The latter is used as a tool to serve human ends. Nature has no other
business in the novel except to ‘conspire’ to enable the individuals realised
their desires or dreams. Coelho’s novel exposed to the danger in defining the
whole universe in terms of humankind. This perspective has enthroned the
individual self that is freed from the community in the sovereign epicenter of
the universe by dethroning the Natural/ Divine. Here community is not just
community of humans but a community in which not only humans but also
all animate and inanimate objects – all creatures, all the mountains, rivers
and the flora and fauna, and also the mythical figures and the umpteen
varieties of memories and instincts converge and co-exist. Bringing out the
human from all this cosmic community and projecting man’s self and reason
as the grand narrative is the act of Modernity. This has been eulogized as
humanism. This phenomenal movement of man from nature to ‘human’ has
been celebrated by the novel.
A former president of USA was caught reading the novel. Hollywood actress
Julia Roberts extolled the novel. Paulo Coelho wrote about these in the
foreword and he knows that the alchemy of the book selling. The Alchemist
has become a textbook in several business schools in Europe and USA.

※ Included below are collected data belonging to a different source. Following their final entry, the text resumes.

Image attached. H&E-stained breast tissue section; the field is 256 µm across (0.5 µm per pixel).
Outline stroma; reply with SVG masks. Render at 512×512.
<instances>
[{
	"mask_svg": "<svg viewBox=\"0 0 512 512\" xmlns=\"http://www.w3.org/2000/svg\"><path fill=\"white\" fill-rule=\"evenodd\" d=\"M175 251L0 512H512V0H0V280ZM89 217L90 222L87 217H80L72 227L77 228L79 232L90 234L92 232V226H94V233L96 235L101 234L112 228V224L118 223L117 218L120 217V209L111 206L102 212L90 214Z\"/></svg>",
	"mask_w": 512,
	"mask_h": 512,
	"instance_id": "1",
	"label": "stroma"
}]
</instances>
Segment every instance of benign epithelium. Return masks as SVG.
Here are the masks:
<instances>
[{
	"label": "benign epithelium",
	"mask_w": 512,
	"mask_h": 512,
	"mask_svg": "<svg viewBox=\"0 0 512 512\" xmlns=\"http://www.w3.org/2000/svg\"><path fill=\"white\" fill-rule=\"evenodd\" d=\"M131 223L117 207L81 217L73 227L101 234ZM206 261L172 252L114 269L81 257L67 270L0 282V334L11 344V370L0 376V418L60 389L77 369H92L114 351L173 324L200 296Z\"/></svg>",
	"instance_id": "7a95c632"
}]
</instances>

Dreams are divine language, longing for money is fine, pursuit of money
could be one’s legitimate life goal, and capitalism is quite natural: chief
messages of the novel. Coelho is the real alchemist who could convert words
into money. He is the invariable special invitee to all the Davos summits of
World Economic Forum, the foremost organisation of the world capitalism. It
felicitated him with its prestigious Crystal Award in 1999.